The 'tediousnes of the waie' to Newington Butts has been much commented on. The old playhouse, dating back to 1576, was about a mile's walk from Bankside and so less conveniently placed for London playgoers taking the boat or London Bridge to Southwark. The fact that 'of longe tyme plaies haue not there bene vsed on working daies' is worth noting. The leaseholder of the Newington property by this time was Peter Hunningborne, not known as a theatre manager, so Henslowe must have paid for temporary use of the playhouse there, as he probably did later in the summer of 1594. Whether others paid for occasional use after 1587 when the Rose was opened on Bankside remains an open question.
Record title: Warrant from the Privy Council
Repository: Dulwich College
Shelfmark: MS I, box C
Repository location: Dulwich
The undated warrant (of which this is a copy) is likely
connected to the undated petition by Strange's Men and to the undated petition by the Thames watermen, both of which are
also in Dulwich College. For many years, scholars considered the warrant
allowing Strange's Men to resume performances
at the Rose, together with the two
petitions, to have been associated with the restraint of performances
during the plague months of 1592 or 1593. However, in an as yet
unpublished paper 'Philip Henslowe and the Bankside Watermen: A Fresh
Look at Three Familiar Documents,' Alan H. Nelson has studied the
seventeen signatures on the watermen's petition, discovering from his
local parish register research that two of those signing were dead by
1591; see further 'History of the Playhouse'. Given the earliest of the two
death dates, in January 1590/1, the previous summer of 1590 becomes a
more plausible date for the restraint, the temporary relocation of
Strange's Men to Newington Butts, and the resumption of
playing at the Rose.
For an abstract of the document and details of its transcription history, see the related EMLoT event record.
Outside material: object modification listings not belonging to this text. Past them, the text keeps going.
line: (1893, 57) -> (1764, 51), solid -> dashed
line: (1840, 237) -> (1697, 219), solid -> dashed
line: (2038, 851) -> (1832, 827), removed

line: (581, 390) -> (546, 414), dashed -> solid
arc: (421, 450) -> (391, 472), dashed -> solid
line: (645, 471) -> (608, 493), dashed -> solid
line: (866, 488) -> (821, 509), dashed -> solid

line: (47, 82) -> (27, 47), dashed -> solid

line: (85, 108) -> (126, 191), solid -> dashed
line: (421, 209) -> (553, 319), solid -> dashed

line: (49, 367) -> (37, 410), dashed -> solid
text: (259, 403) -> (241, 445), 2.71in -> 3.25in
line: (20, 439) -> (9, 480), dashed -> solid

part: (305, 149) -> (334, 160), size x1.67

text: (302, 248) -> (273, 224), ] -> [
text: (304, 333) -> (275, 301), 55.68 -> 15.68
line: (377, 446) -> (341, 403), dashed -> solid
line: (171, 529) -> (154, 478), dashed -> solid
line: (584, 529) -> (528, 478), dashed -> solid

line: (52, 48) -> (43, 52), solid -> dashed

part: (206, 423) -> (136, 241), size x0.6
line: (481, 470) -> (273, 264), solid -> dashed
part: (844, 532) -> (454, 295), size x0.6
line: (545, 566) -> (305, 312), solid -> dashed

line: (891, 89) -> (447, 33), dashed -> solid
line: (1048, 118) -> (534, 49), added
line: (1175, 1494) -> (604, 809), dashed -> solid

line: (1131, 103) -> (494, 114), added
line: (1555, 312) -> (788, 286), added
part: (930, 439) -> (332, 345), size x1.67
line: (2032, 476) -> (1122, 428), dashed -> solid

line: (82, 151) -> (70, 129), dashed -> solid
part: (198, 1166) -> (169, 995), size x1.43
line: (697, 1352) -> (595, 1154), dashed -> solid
c 1590; English; paper; bifolium; 220mm x 320mm; no original foliation; written on f  only, dirty, badly deteriorated and repaired; originally folded twice, no endorsement. Article 18 in Warner's Catalogue; foliated 27 in later pencil, formerly bound in MS I but now mounted separately on acid-free paper within modern board covers with other documents of similar size in fascicule 2, box C.